The FDA announced Friday the approval of Mylan's Ogivri (trastuzumab-dkst) as a biosimilar version of Roche's Herceptin (trastuzumab) for use in patients with HER2-positive breast and metastatic stomach cancers. The agency noted that the approval marks the first authorisation of a biosimilar for use in these indications. FDA Commissioner Scott Gottlieb remarked "the [agency] continues to grow the number of biosimilar approvals, helping to promote competition that can lower health care costs." 

The approval comes after an FDA advisory panel unanimously backed approval of Ogivri for all eligible indications of Herceptin. The FDA noted that the submission of Ogivri, included results from the Phase III Heritage study, which demonstrated that the proposed biosimilar product, formerly known as MYL-1401O, is "highly similar" to Herceptin. 
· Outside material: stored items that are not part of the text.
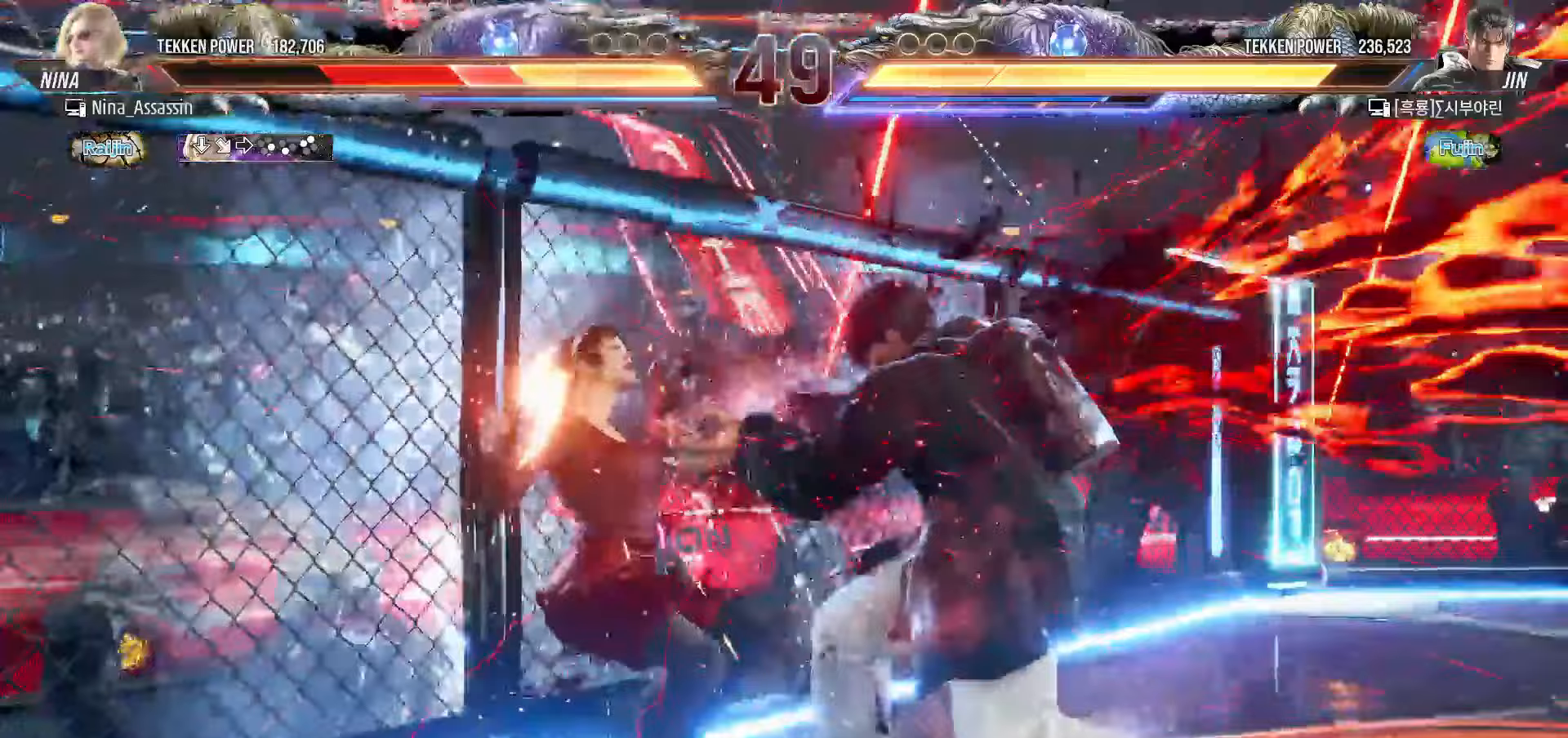
{"dt_ms": 500, "buttons": ["CROSS"], "left_stick": "center", "events": [[250, "CIRCLE", "down"], [283, "CIRCLE", "up"], [317, "CROSS", "down"], [367, "CROSS", "up"], [400, "CIRCLE", "down"], [467, "CIRCLE", "up"], [467, "CROSS", "down"]]}
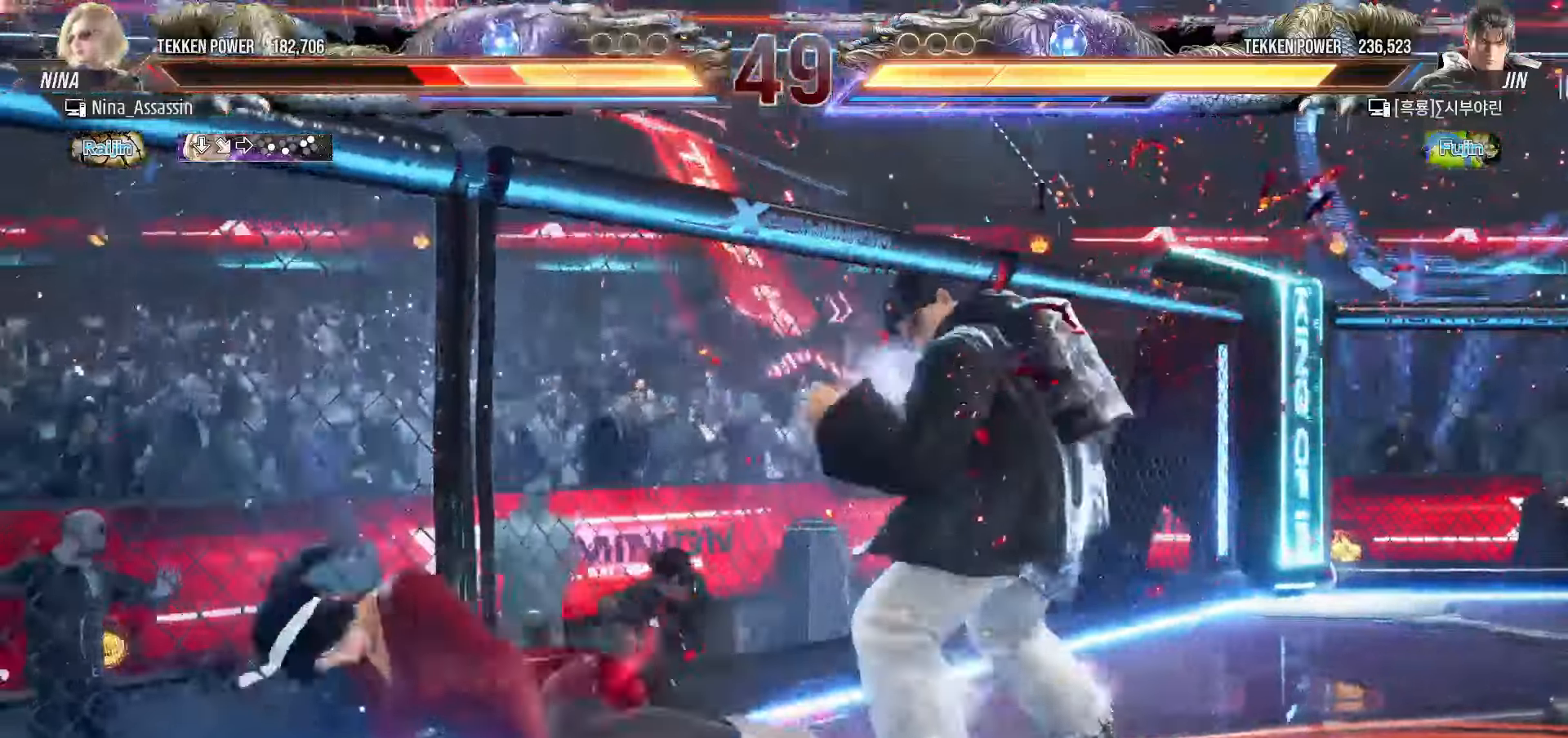
{"dt_ms": 500, "buttons": [], "left_stick": "left", "events": [[17, "CROSS", "up"], [117, "left_stick", "down-left"], [333, "left_stick", "center"], [383, "left_stick", "left"]]}
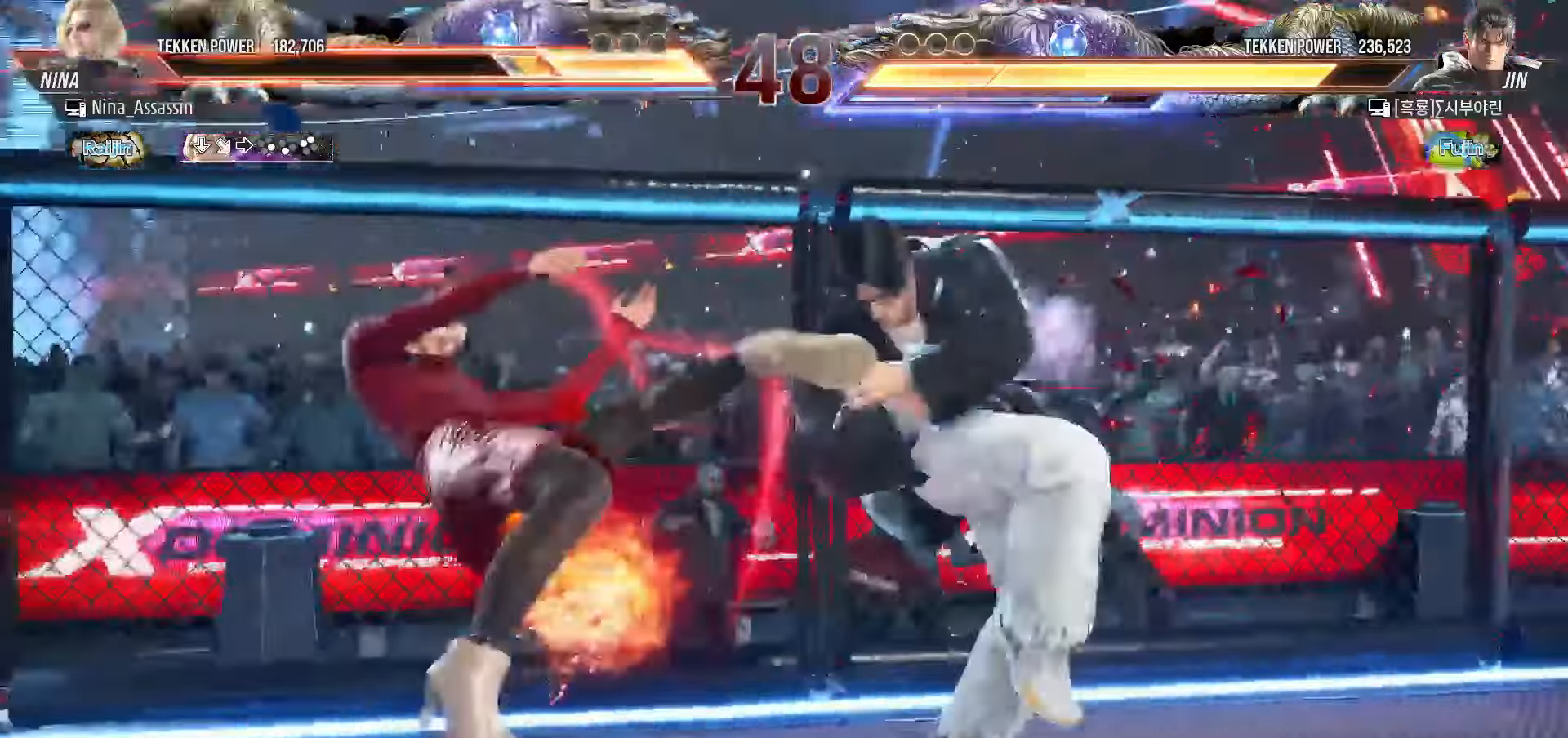
{"dt_ms": 1000, "buttons": ["SQUARE"], "left_stick": "down"}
For further analysis on the adoption of biosimilar cancer treatments, see Biosimilars in Oncology: KOL Insight.

Mylan jointly developed Ogivri with Biocon under the terms of a 2009 partnership. Meanwhile, Mylan reached an agreement with Roche earlier this year concerning patents covering Herceptin. 

Mylan noted that the drug remains under review by regulators in several markets including Europe. The biosimilar version was initially launched in India in 2014 following its approval by the Drugs Controller General of India in the preceding year.